- [Work required]
Print out each entry below exactly; do not carry over any image.

- [Input data]
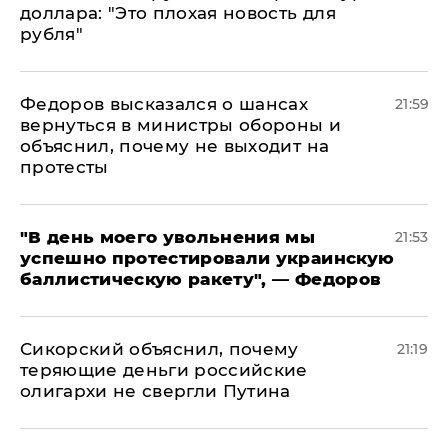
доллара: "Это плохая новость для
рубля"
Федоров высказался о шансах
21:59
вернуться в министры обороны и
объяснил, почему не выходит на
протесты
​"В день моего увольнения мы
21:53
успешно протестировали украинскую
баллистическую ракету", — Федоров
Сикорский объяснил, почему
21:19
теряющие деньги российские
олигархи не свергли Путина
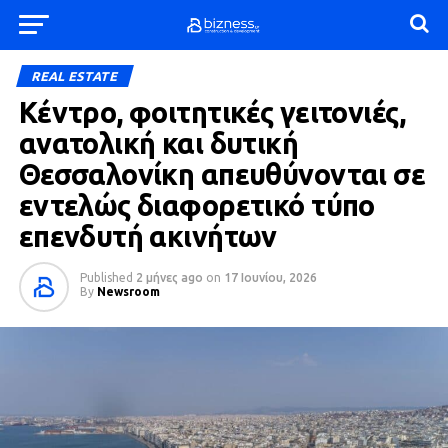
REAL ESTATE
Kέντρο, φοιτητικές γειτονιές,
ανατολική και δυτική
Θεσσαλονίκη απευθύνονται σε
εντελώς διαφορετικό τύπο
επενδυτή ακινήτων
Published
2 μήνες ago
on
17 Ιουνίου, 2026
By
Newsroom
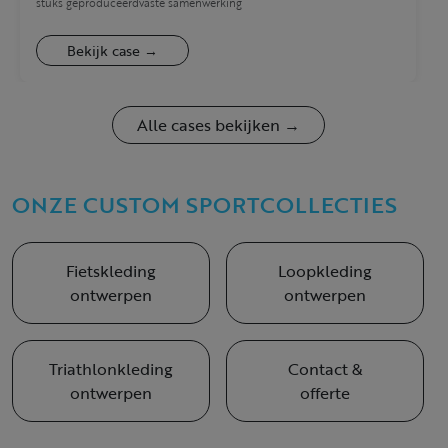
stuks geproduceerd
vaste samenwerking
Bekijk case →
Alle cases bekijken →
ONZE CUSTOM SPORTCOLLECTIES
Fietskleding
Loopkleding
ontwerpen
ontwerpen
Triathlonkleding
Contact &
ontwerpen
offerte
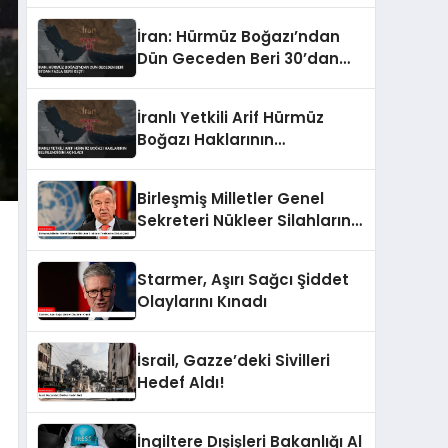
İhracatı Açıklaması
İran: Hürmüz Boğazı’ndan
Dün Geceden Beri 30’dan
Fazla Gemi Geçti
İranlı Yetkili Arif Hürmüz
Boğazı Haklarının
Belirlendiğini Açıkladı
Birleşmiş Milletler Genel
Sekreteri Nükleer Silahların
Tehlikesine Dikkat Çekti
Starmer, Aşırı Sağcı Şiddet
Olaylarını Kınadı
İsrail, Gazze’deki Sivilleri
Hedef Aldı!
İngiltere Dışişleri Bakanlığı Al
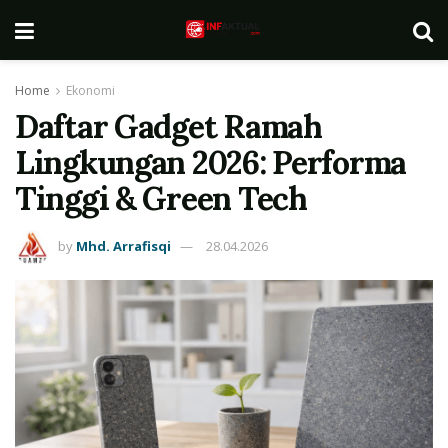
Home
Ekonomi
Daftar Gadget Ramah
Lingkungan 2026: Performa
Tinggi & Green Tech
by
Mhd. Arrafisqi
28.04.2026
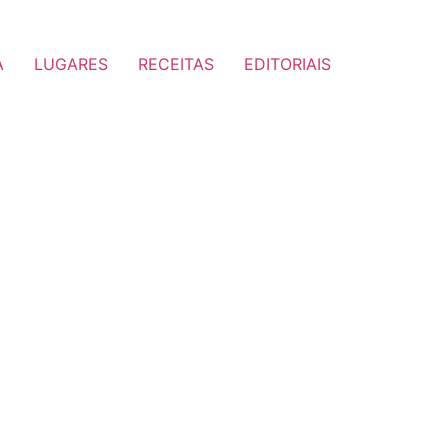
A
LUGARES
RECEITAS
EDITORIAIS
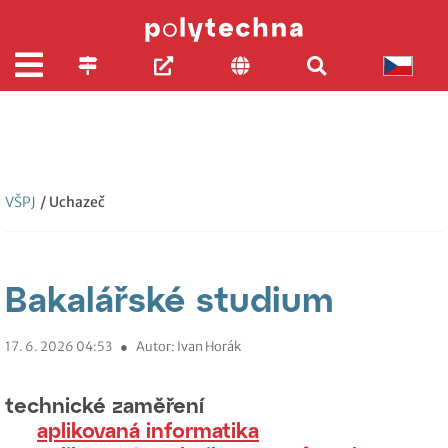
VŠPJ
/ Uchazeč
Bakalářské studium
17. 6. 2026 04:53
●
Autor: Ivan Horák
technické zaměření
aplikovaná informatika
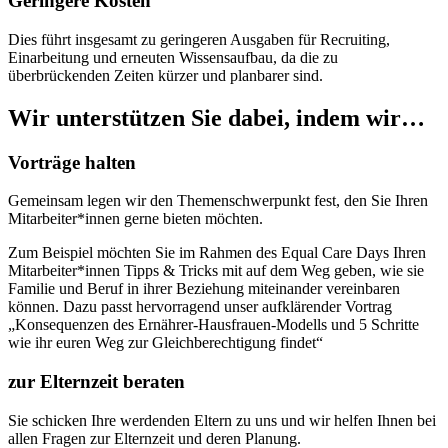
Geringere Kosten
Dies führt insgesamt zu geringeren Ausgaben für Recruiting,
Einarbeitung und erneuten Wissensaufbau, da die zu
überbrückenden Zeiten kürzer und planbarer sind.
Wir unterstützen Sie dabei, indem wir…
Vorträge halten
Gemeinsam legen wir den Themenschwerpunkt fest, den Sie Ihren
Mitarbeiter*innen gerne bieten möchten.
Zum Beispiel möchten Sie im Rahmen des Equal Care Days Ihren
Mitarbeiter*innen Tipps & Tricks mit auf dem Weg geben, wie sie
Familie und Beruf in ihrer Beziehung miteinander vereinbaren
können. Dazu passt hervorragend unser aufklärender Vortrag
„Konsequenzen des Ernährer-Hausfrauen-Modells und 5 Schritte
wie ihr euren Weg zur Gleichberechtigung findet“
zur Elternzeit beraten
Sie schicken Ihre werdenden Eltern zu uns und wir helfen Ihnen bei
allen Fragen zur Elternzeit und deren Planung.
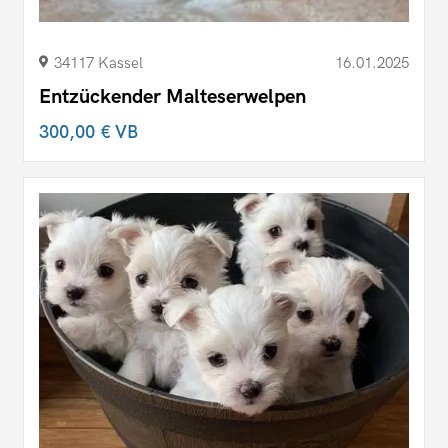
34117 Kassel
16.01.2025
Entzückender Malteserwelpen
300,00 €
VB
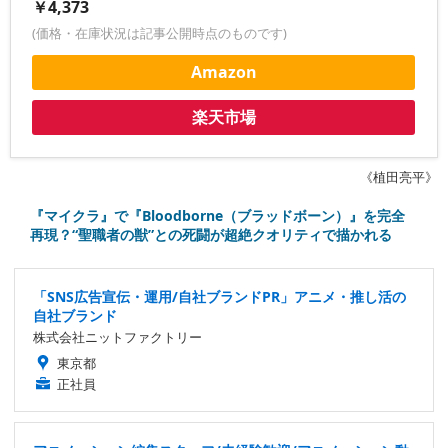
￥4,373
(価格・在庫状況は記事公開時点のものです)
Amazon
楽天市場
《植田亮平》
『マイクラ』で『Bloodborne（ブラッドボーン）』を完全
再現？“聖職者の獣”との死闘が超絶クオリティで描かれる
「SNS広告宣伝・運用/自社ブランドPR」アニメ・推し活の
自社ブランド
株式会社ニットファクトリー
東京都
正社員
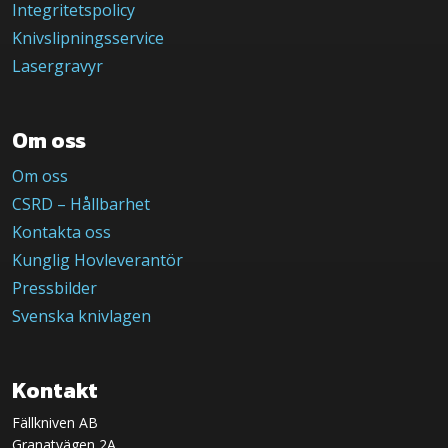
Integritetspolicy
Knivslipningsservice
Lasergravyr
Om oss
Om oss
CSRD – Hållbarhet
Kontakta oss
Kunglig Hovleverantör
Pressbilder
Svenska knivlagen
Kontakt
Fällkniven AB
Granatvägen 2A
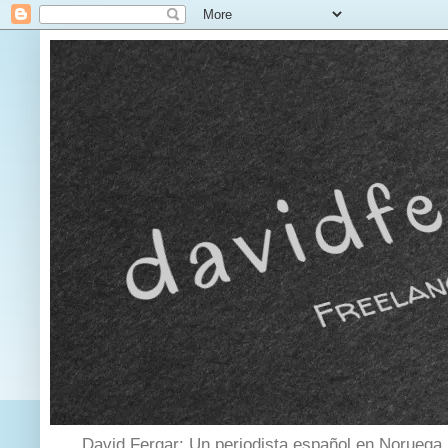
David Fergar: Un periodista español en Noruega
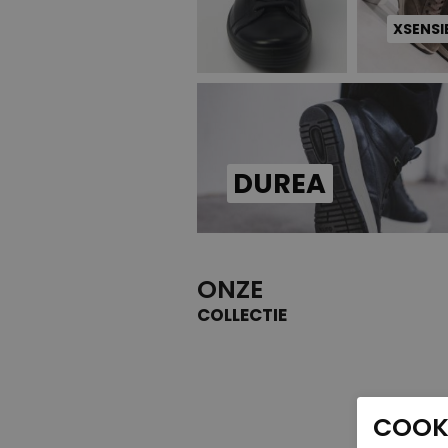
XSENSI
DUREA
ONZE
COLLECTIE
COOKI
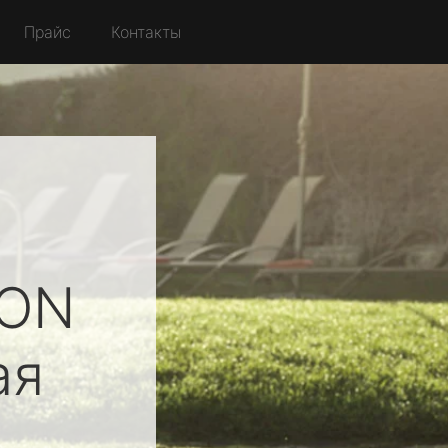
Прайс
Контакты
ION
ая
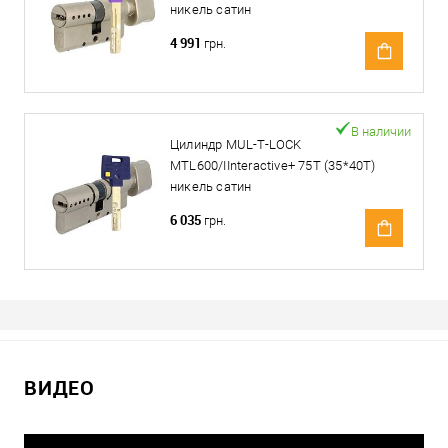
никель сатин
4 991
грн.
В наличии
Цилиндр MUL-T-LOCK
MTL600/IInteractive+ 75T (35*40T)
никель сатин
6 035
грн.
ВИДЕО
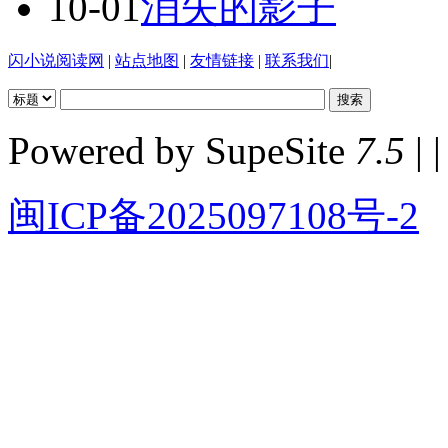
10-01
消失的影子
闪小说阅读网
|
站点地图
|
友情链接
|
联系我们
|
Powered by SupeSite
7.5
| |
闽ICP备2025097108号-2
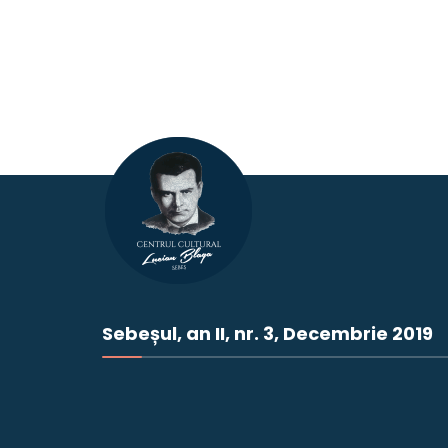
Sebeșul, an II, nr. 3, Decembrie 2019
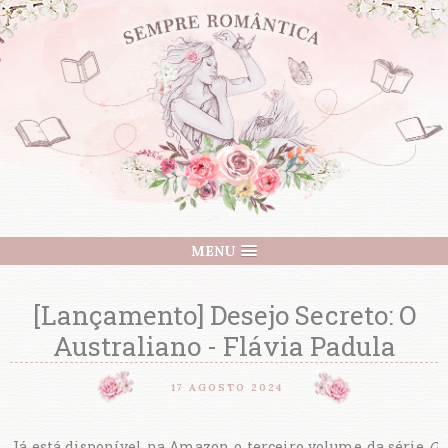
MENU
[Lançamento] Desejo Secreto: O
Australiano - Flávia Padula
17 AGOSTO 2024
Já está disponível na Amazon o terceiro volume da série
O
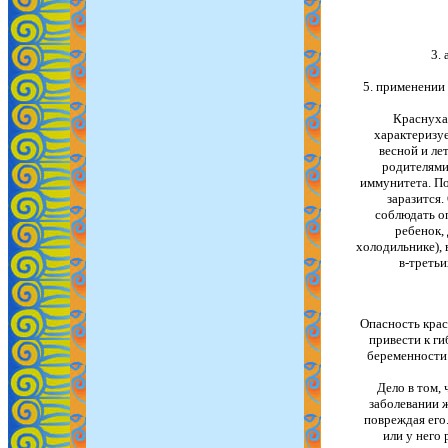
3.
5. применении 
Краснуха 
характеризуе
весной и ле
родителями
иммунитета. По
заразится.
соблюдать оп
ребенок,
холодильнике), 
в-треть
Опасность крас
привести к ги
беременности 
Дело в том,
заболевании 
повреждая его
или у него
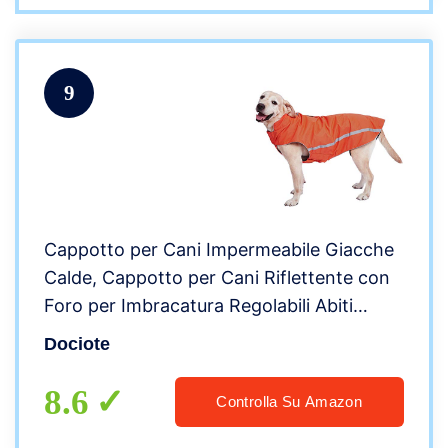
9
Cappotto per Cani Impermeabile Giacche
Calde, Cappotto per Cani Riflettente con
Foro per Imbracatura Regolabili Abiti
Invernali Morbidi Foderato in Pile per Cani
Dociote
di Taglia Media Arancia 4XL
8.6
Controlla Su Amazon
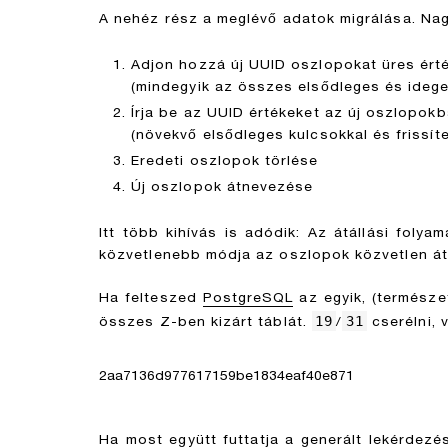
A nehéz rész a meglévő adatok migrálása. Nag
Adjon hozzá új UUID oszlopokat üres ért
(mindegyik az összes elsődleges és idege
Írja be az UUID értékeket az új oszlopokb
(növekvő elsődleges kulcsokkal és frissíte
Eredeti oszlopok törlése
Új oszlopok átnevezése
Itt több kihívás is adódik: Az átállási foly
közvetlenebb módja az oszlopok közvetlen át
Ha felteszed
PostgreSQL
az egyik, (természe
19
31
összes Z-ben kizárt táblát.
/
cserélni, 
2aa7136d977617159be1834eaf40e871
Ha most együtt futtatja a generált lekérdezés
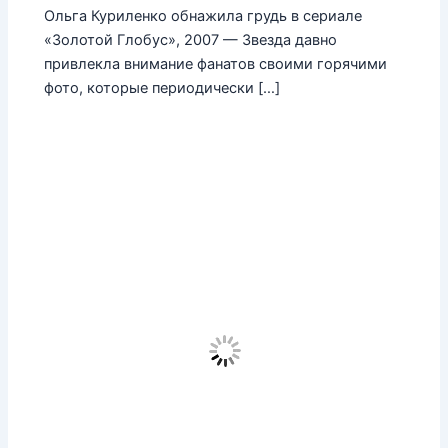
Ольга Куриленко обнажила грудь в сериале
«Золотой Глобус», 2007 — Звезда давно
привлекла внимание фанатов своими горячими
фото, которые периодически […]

- [Result of this exercise]
доллара: "Это плохая новость для
рубля"
Федоров высказался о шансах
21:59
вернуться в министры обороны и
объяснил, почему не выходит на
протесты
​"В день моего увольнения мы
21:53
успешно протестировали украинскую
баллистическую ракету", — Федоров
Сикорский объяснил, почему
21:19
теряющие деньги российские
олигархи не свергли Путина
REAL ESTATE
Kέντρο, φοιτητικές γειτονιές,
ανατολική και δυτική
Θεσσαλονίκη απευθύνονται σε
εντελώς διαφορετικό τύπο
επενδυτή ακινήτων
Published
2 μήνες ago
on
17 Ιουνίου, 2026
By
Newsroom
stuks geproduceerd
vaste samenwerking
Bekijk case →
Alle cases bekijken →
ONZE CUSTOM SPORTCOLLECTIES
Fietskleding
Loopkleding
ontwerpen
ontwerpen
Triathlonkleding
Contact &
ontwerpen
offerte
İhracatı Açıklaması
İran: Hürmüz Boğazı’ndan
Dün Geceden Beri 30’dan
Fazla Gemi Geçti
İranlı Yetkili Arif Hürmüz
Boğazı Haklarının
Belirlendiğini Açıkladı
Birleşmiş Milletler Genel
Sekreteri Nükleer Silahların
Tehlikesine Dikkat Çekti
Starmer, Aşırı Sağcı Şiddet
Olaylarını Kınadı
İsrail, Gazze’deki Sivilleri
Hedef Aldı!
İngiltere Dışişleri Bakanlığı Al
Home
Ekonomi
Daftar Gadget Ramah
Lingkungan 2026: Performa
Tinggi & Green Tech
by
Mhd. Arrafisqi
28.04.2026
A
LUGARES
RECEITAS
EDITORIAIS
VŠPJ
/ Uchazeč
Bakalářské studium
17. 6. 2026 04:53
●
Autor: Ivan Horák
technické zaměření
aplikovaná informatika
Geringere Kosten
Dies führt insgesamt zu geringeren Ausgaben für Recruiting,
Einarbeitung und erneuten Wissensaufbau, da die zu
überbrückenden Zeiten kürzer und planbarer sind.
Wir unterstützen Sie dabei, indem wir…
Vorträge halten
Gemeinsam legen wir den Themenschwerpunkt fest, den Sie Ihren
Mitarbeiter*innen gerne bieten möchten.
Zum Beispiel möchten Sie im Rahmen des Equal Care Days Ihren
Mitarbeiter*innen Tipps & Tricks mit auf dem Weg geben, wie sie
Familie und Beruf in ihrer Beziehung miteinander vereinbaren
können. Dazu passt hervorragend unser aufklärender Vortrag
„Konsequenzen des Ernährer-Hausfrauen-Modells und 5 Schritte
wie ihr euren Weg zur Gleichberechtigung findet“
zur Elternzeit beraten
Sie schicken Ihre werdenden Eltern zu uns und wir helfen Ihnen bei
allen Fragen zur Elternzeit und deren Planung.
34117 Kassel
16.01.2025
Entzückender Malteserwelpen
300,00 €
VB
￥4,373
(価格・在庫状況は記事公開時点のものです)
Amazon
楽天市場
《植田亮平》
『マイクラ』で『Bloodborne（ブラッドボーン）』を完全
再現？“聖職者の獣”との死闘が超絶クオリティで描かれる
「SNS広告宣伝・運用/自社ブランドPR」アニメ・推し活の
自社ブランド
株式会社ニットファクトリー
東京都
正社員
Integritetspolicy
Knivslipningsservice
Lasergravyr
Om oss
Om oss
CSRD – Hållbarhet
Kontakta oss
Kunglig Hovleverantör
Pressbilder
Svenska knivlagen
Kontakt
Fällkniven AB
Granatvägen 2A
David Fergar: Un periodista español en Noruega
XSENSI
DUREA
ONZE
COLLECTIE
COOKI
Прайс
Контакты
ION
ая
никель сатин
4 991
грн.
В наличии
Цилиндр MUL-T-LOCK
MTL600/IInteractive+ 75T (35*40T)
никель сатин
6 035
грн.
ВИДЕО
10-01
消失的影子
闪小说阅读网
|
站点地图
|
友情链接
|
联系我们
|
Powered by SupeSite
7.5
| |
闽ICP备2025097108号-2
Sebeșul, an II, nr. 3, Decembrie 2019
MENU
[Lançamento] Desejo Secreto: O
Australiano - Flávia Padula
17 AGOSTO 2024
Já está disponível na Amazon o terceiro volume da série
O
3.
5. применении 
Краснуха 
характеризуе
весной и ле
родителями
иммунитета. По
заразится.
соблюдать оп
ребенок,
холодильнике), 
в-треть
Опасность крас
привести к ги
беременности 
Дело в том,
заболевании 
повреждая его
или у него
9
Cappotto per Cani Impermeabile Giacche
Calde, Cappotto per Cani Riflettente con
Foro per Imbracatura Regolabili Abiti
Invernali Morbidi Foderato in Pile per Cani
Dociote
di Taglia Media Arancia 4XL
8.6
Controlla Su Amazon
A nehéz rész a meglévő adatok migrálása. Nag
Adjon hozzá új UUID oszlopokat üres ért
(mindegyik az összes elsődleges és idege
Írja be az UUID értékeket az új oszlopokb
(növekvő elsődleges kulcsokkal és frissíte
Eredeti oszlopok törlése
Új oszlopok átnevezése
Itt több kihívás is adódik: Az átállási foly
közvetlenebb módja az oszlopok közvetlen át
Ha felteszed
PostgreSQL
az egyik, (természe
19
31
összes Z-ben kizárt táblát.
/
cserélni, 
2aa7136d977617159be1834eaf40e871
Ha most együtt futtatja a generált lekérdezés
Ольга Куриленко обнажила грудь в сериале
«Золотой Глобус», 2007 — Звезда давно
привлекла внимание фанатов своими горячими
фото, которые периодически […]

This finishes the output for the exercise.